Most of us know that there is a cost associated with the management and storage of data. After all, it's part of the reason many of us have jobs as data professionals. Our salary is a cost, though we also realize there are real costs in electricity, on-line storage, backup storage, and more that relate to the stewardship of data.
Many US government agencies are being asked to share more of their data publicly, but without additional funding. That could mean less research is funded as the cost of opening their databases rises. How this should be handled is open to debate, but Vint Cerf and others have noted that someone has to pay to manage data, and public/private partnerships are a potential solution. However, the fate and cost of public data isn't the core issue.

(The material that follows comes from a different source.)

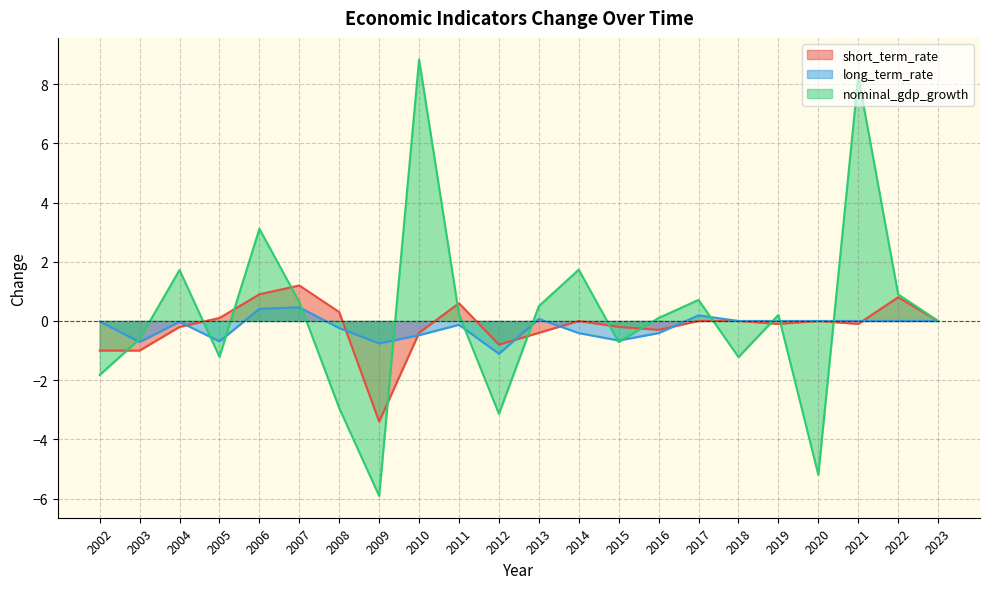

Which label corresponds to the largest value in the chart?

2010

The core issue is that data sets are growing, and in some cases, growing at phenomenal rates. We see companies getting caught up in the Big Data hype, often gathering and storing data just because they have the ability to capture more data. However as our data volumes, and rates of growth increase, that impacts the performance, and perhaps availability, of our systems. Perhaps more to the core for many of us, all the data impacts our performance at our jobs. Systems might run slower, we have more work to do to analyze data, write reports, or deal with the every widening array of tools that people want to use to analyze the bits and bytes we manage.

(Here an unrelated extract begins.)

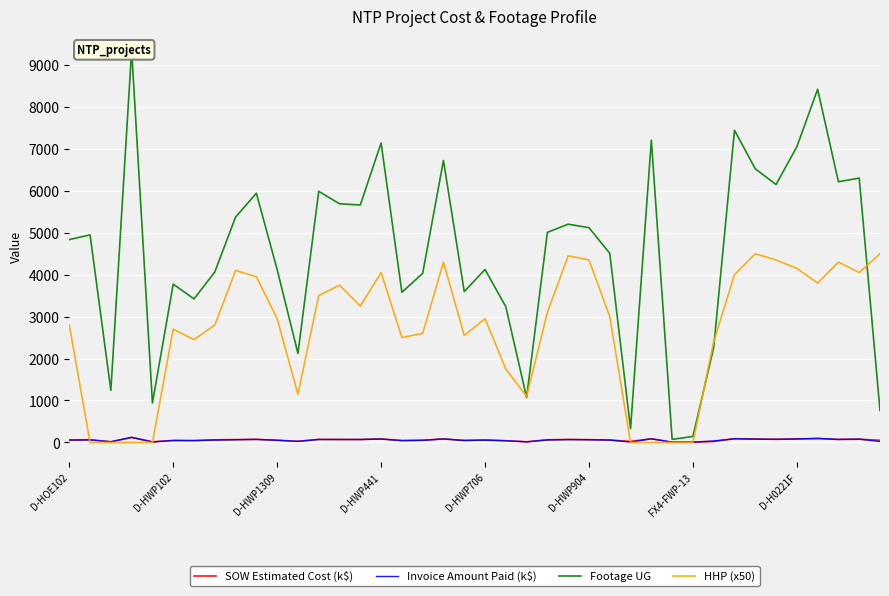

What value does the SOW Estimated Cost (k$) series have at 29?

3.4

The costs of data storage, of tracking and managing systems, or administering a multitude of environments, of supporting new tools for analysis, are going to grow. Most likely that means that each of us will be asked to handle more data, with few staff increases. We will be more valuable, but more will be demanded of us. The physical costs will be easy to measure, but I do worry about the personal costs, in stress and pressure, as we each continue to do more and more every year.